Der Gini-Koeffizient kann Werte von 0 bis 1 annehmen. Bei einem Wert von 0 besitzen alle gleichviel, während der Wert 1 für maximale Ungleichheit steht, bei der eine Person alles besitzt.

Haushalte mit den geringsten Einkommen zurückgefallen

Trotz der über Jahre guten wirtschaftlichen Entwicklung wächst die Ungleichheit der Einkommen der Studie zufolge weiter. Das liege vor allem an zwei Faktoren: Hohe Einkommensgruppen hätten "von sprudelnden Kapital- und Unternehmenseinkommen profitiert". Gleichzeitig seien die 40 Prozent der Haushalte mit den geringsten Einkommen zurückgefallen.

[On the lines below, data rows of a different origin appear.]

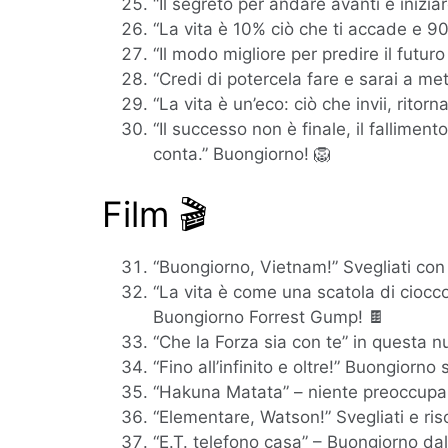
“Il segreto per andare avanti è inizia
“La vita è 10% ciò che ti accade e 9
“Il modo migliore per predire il futuro
“Credi di potercela fare e sarai a metà
“La vita è un’eco: ciò che invii, ritorna
“Il successo non è finale, il falliment
conta.” Buongiorno! 🦁
Film 🎬
“Buongiorno, Vietnam!” Svegliati con 
“La vita è come una scatola di cioccol
Buongiorno Forrest Gump! 🍫
“Che la Forza sia con te” in questa n
“Fino all’infinito e oltre!” Buongiorno
“Hakuna Matata” – niente preoccupaz
“Elementare, Watson!” Svegliati e risolvi
“E.T. telefono casa” – Buongiorno dall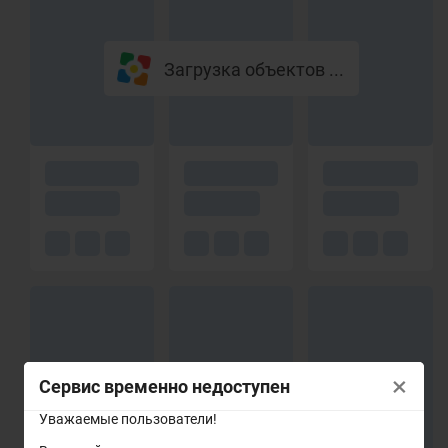
Загрузка объектов ...
×
Сервис временно недоступен
Уважаемые пользователи!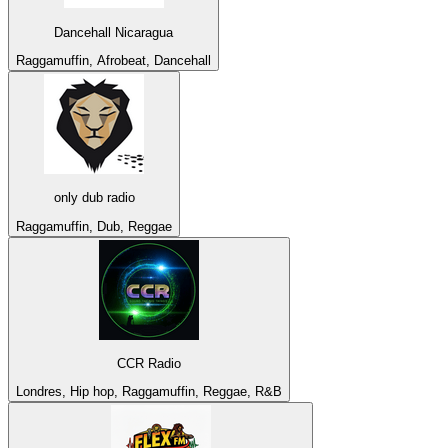
Dancehall Nicaragua
Raggamuffin, Afrobeat, Dancehall
only dub radio
Raggamuffin, Dub, Reggae
CCR Radio
Londres, Hip hop, Raggamuffin, Reggae, R&B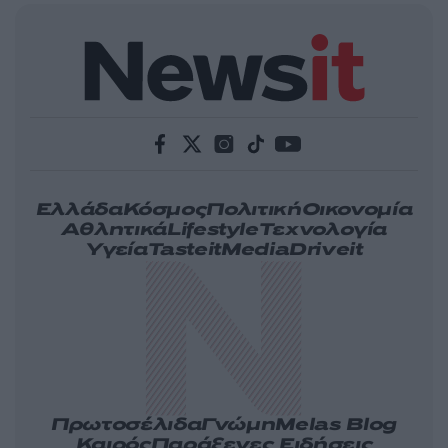
Ελλάδα
Κόσμος
Πολιτική
Οικονομία
Αθλητικά
Lifestyle
Τεχνολογία
Υγεία
Tasteit
Media
Driveit
Πρωτοσέλιδα
Γνώμη
Melas Blog
Καιρός
Παράξενες Ειδήσεις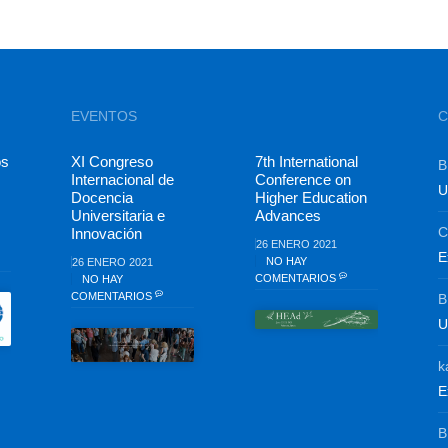
EVENTOS
C
os
XI Congreso
7th International
B
Internacional de
Conference on
U
Docencia
Higher Education
Universitaria e
Advances
C
Innovación
26 ENERO 2021
E
NO HAY
26 ENERO 2021
COMENTARIOS
NO HAY
COMENTARIOS
B
U
k
E
B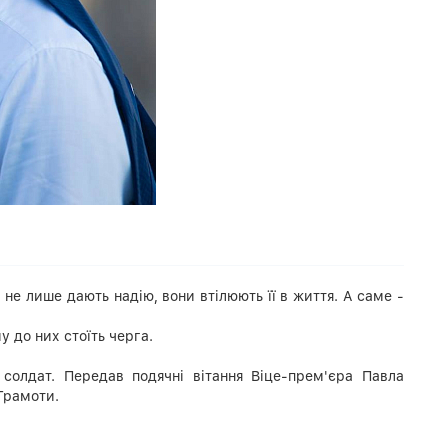
не лише дають надію, вони втілюють її в життя. А саме -
у до них стоїть черга.
 солдат. Передав подячні вітання Віце-прем'єра Павла
 Грамоти.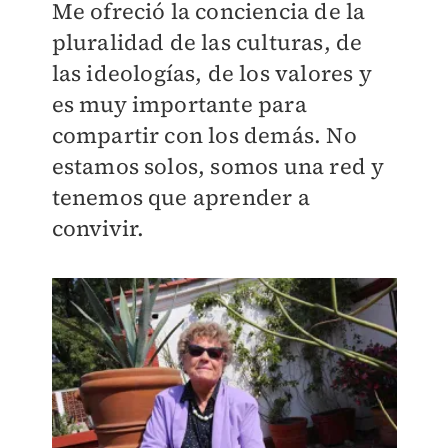
Me ofreció la conciencia de la
pluralidad de las culturas, de
las ideologías, de los valores y
es muy importante para
compartir con los demás. No
estamos solos, somos una red y
tenemos que aprender a
convivir.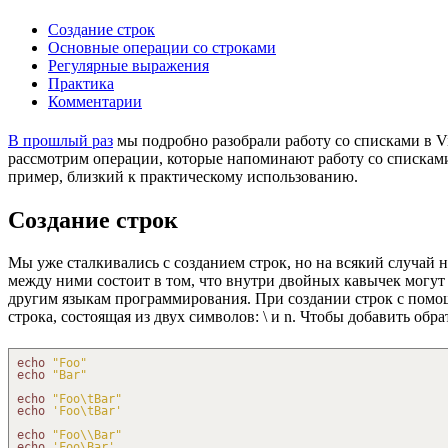
Создание строк
Основные операции со строками
Регулярные выражения
Практика
Комментарии
В прошлый раз
мы подробно разобрали работу со списками в Vi
рассмотрим операции, которые напоминают работу со списками,
пример, близкий к практическому использованию.
Создание строк
Мы уже сталкивались с созданием строк, но на всякий случай 
между ними состоит в том, что внутри двойных кавычек могут с
другим языкам программирования. При создании строк с помощ
строка, состоящая из двух символов: \ и n. Чтобы добавить о
echo
"Foo"
echo
"Bar"
echo
"Foo
\t
Bar"
echo
'Foo
\t
Bar'
echo
"Foo
\\
Bar"
echo
'Foo
\B
ar'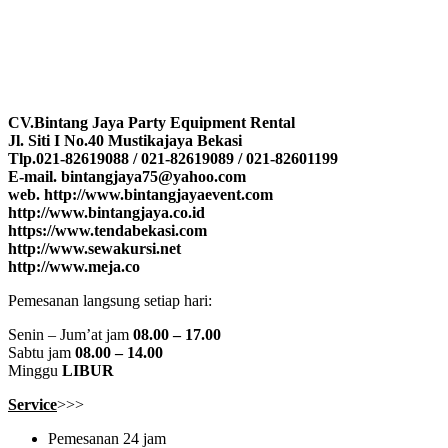
CV.Bintang Jaya Party Equipment Rental
Jl. Siti I No.40 Mustikajaya Bekasi
Tlp.021-82619088 / 021-82619089 / 021-82601199
E-mail. bintangjaya75@yahoo.com
web. http://www.bintangjayaevent.com
http://www.bintangjaya.co.id
https://www.tendabekasi.com
http://www.sewakursi.net
http://www.meja.co
Pemesanan langsung setiap hari:
Senin – Jum’at jam
08.00 – 17.00
Sabtu jam
08.00 – 14.00
Minggu
LIBUR
Service
>>>
Pemesanan 24 jam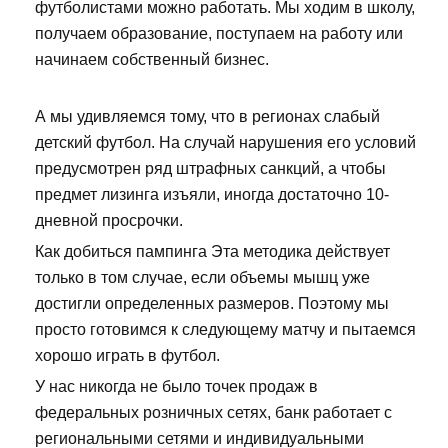
футболистами можно работать. Мы ходим в школу,
получаем образование, поступаем на работу или
начинаем собственный бизнес.
А мы удивляемся тому, что в регионах слабый
детский футбол. На случай нарушения его условий
предусмотрен ряд штрафных санкций, а чтобы
предмет лизинга изъяли, иногда достаточно 10-
дневной просрочки.
Как добиться пампинга Эта методика действует
только в том случае, если объемы мышц уже
достигли определенных размеров. Поэтому мы
просто готовимся к следующему матчу и пытаемся
хорошо играть в футбол.
У нас никогда не было точек продаж в
федеральных розничных сетях, банк работает с
региональными сетями и индивидуальными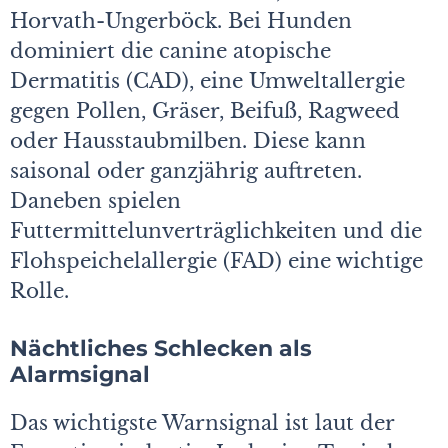
Horvath-Ungerböck. Bei Hunden
dominiert die canine atopische
Dermatitis (CAD), eine Umweltallergie
gegen Pollen, Gräser, Beifuß, Ragweed
oder Hausstaubmilben. Diese kann
saisonal oder ganzjährig auftreten.
Daneben spielen
Futtermittelunverträglichkeiten und die
Flohspeichelallergie (FAD) eine wichtige
Rolle.
Nächtliches Schlecken als
Alarmsignal
Das wichtigste Warnsignal ist laut der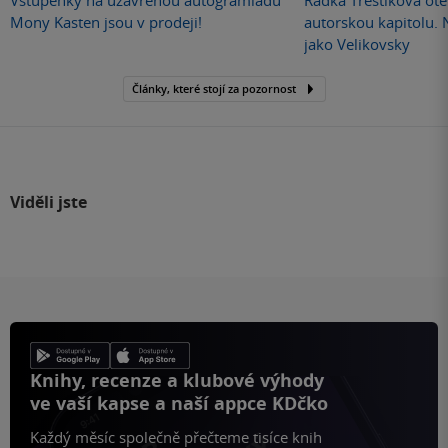
Vstupenky na uzavřenou autogramiádu
Radka Třeštíková otev
Mony Kasten jsou v prodeji!
autorskou kapitolu.
jako Velikovsky
Články, které stojí za pozornost
Viděli jste
Knihy, recenze a klubové výhody
ve vaší kapse a naší appce KDčko
Každý měsíc společně přečteme tisíce knih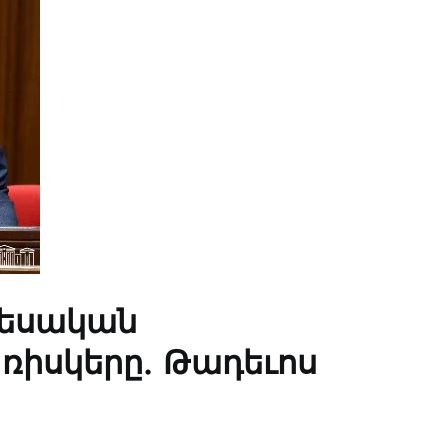
տեսական
ռիսկերը. Թադեւոս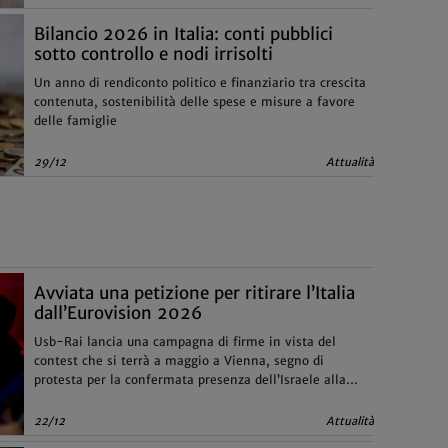
Bilancio 2026 in Italia: conti pubblici
sotto controllo e nodi irrisolti
Un anno di rendiconto politico e finanziario tra crescita
contenuta, sostenibilità delle spese e misure a favore
delle famiglie
29/12
Attualità
Avviata una petizione per ritirare l’Italia
dall’Eurovision 2026
Usb-Rai lancia una campagna di firme in vista del
contest che si terrà a maggio a Vienna, segno di
protesta per la confermata presenza dell’Israele alla
competizione
22/12
Attualità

Die Armutslücke ist der Studie zufolge zwischen 2011 und 2016 preisbereinigt um 29 Prozent gewachsen und um 779 Euro auf 3.400 Euro gestiegen. Diese Summe beziffert das Jahreseinkommen, das armen Haushalten rechnerisch fehlt, um die Armutsgrenze von 60 Prozent des mittleren Einkommens zu überschreiten. Die Studie basiert auf der repräsentativen Befragung von 25.000 Menschen, die in Deutschland für das Sozio-oekonomische Panel (SOEP) vorgenommen wird.